■ **Work required**:
What you write should be an exact repeat of the lines from the one with "Website durchstöbern" through the final line below, minus the pictures.

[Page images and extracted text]
━━━━━━━━━━━━━━━━━━━━━━━━━━━━━━
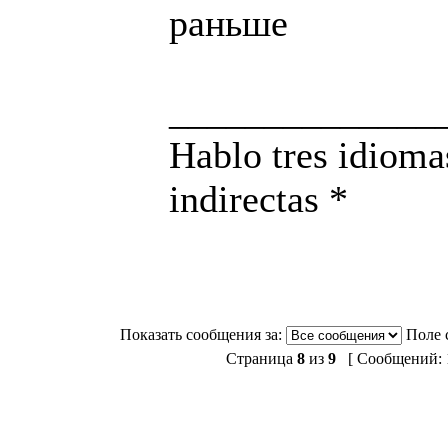
раньше
______________
Hablo tres idioma
indirectas *
Показать сообщения за:
Поле 
Страница
8
из
9
[ Сообщений: 1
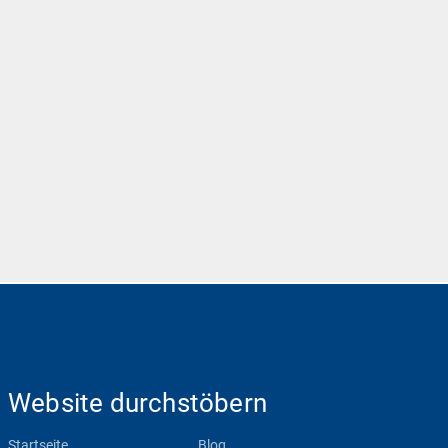
Website durchstöbern
Startseite
Blog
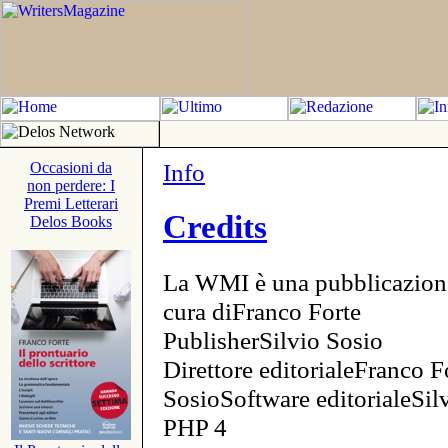
Info
Occasioni da
non perdere: I
Premi Letterari
Credits
Delos Books
La WMI è una pubblicazion
cura diFranco Forte
PublisherSilvio Sosio
Direttore editorialeFranco F
SosioSoftware editorialeSi
PHP 4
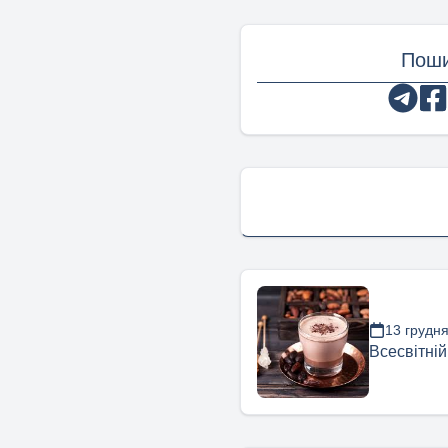
Поши
13 грудн
Всесвітній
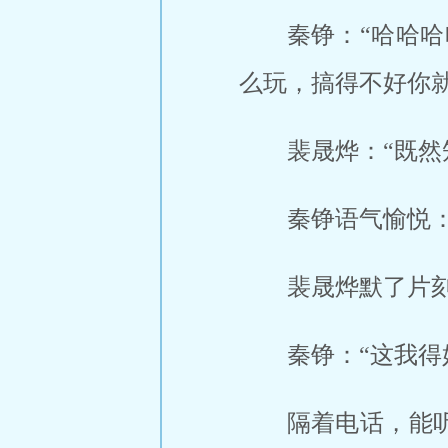
秦铮：“哈哈
么玩，搞得不好你
裴晟烨：“既然
秦铮语气愉悦
裴晟烨默了片刻
秦铮：“这我得
隔着电话，能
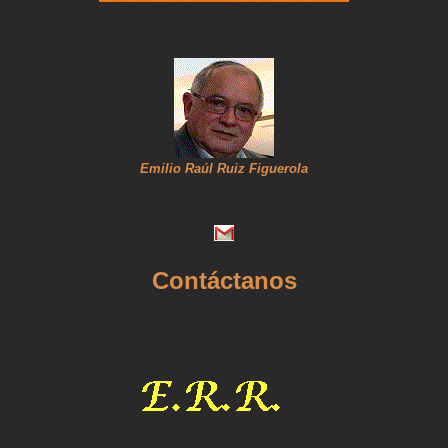
Emilio Raúl Ruiz Figuerola
Contáctanos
━━━━━━━━━━━━━━━━━━━━━━━━━━━━━━
■ **Solution to the problem**:
Website durchstöbern
Startseite
Blog
Info
Occasioni da
non perdere: I
Premi Letterari
Credits
Delos Books
La WMI è una pubblicazion
cura diFranco Forte
PublisherSilvio Sosio
Direttore editorialeFranco F
SosioSoftware editorialeSi
PHP 4
Поши
13 грудн
Всесвітній
秦铮：“哈哈
么玩，搞得不好你
裴晟烨：“既然
秦铮语气愉悦
裴晟烨默了片刻
秦铮：“这我得
隔着电话，能
Emilio Raúl Ruiz Figuerola
Contáctanos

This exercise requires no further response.